Cómo: Usar parallel.invoke para ejecutar operaciones paralelas

Artículo
06/09/2015

En este ejemplo se muestra cómo usar el algoritmo concurrency::parallel_invoke para mejorar el rendimiento de un programa que realiza varias operaciones en un origen de datos compartido. Dado que ninguna de ellas modifica el origen, se pueden ejecutar en paralelo de manera sencilla.

Ejemplo

Considere el ejemplo siguiente de código que crea una variable de tipo MyDataType, llama a una función para inicializar la variable y, a continuación, realiza operaciones largas en esos datos.

MyDataType data;
initialize_data(data);

lengthy_operation1(data);
lengthy_operation2(data);
lengthy_operation3(data);

Si las funciones lengthy_operation1, lengthy_operation2 y lengthy_operation3 no modifican la variable MyDataType, estas funciones se pueden ejecutar en paralelo sin modificaciones adicionales.

En el ejemplo siguiente se modifica el ejemplo anterior para la ejecución en paralelo. El algoritmo parallel_invoke ejecuta cada tarea en paralelo y vuelve una vez finalizadas todas las tareas.

TAREAS POR REALIZAR:
**A.** Resume en dos oraciones el texto sobre parallel_invoke.
**B.** Según el texto sobre parallel_invoke, ¿en qué momento vuelve el algoritmo parallel_invoke?

DATOS EXTRAÍDOS:
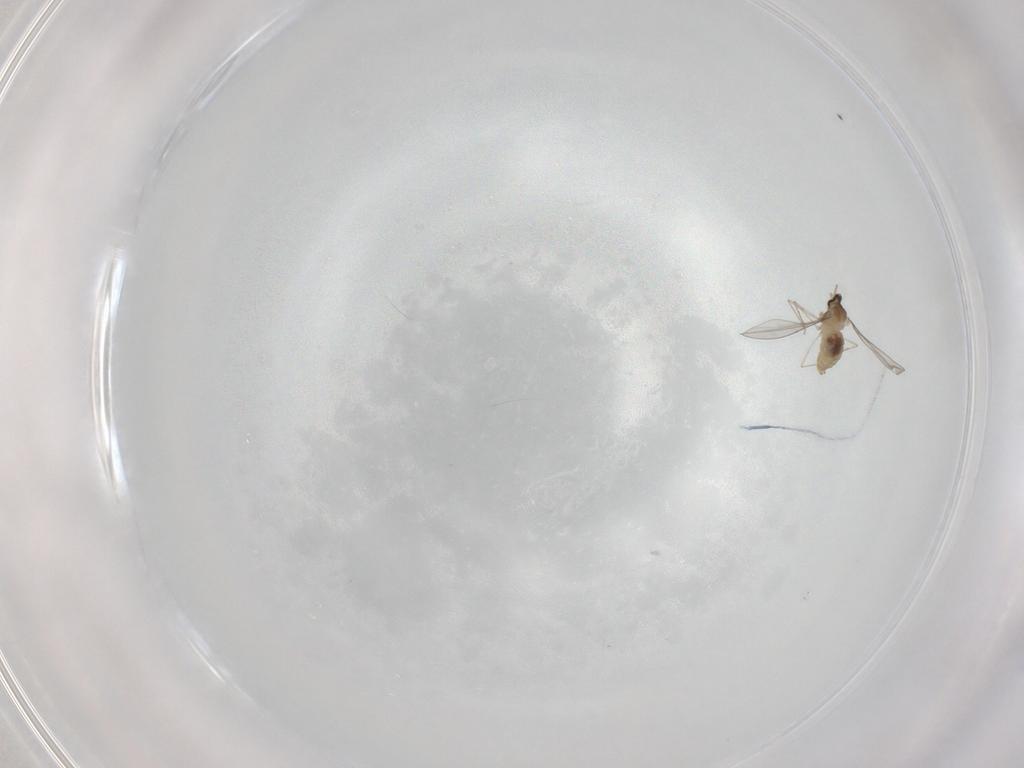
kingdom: Animalia
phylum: Arthropoda
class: Insecta
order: Diptera
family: Cecidomyiidae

RESPUESTAS DADAS:
**A.** El texto muestra cómo usar el algoritmo concurrency::parallel_invoke para mejorar el rendimiento de un programa que realiza varias operaciones en un origen de datos compartido. Si las funciones lengthy_operation1, lengthy_operation2 y lengthy_operation3 no modifican la variable MyDataType, se pueden ejecutar en paralelo, y parallel_invoke ejecuta cada tarea en paralelo y vuelve una vez finalizadas todas.

**B.** Vuelve una vez finalizadas todas las tareas.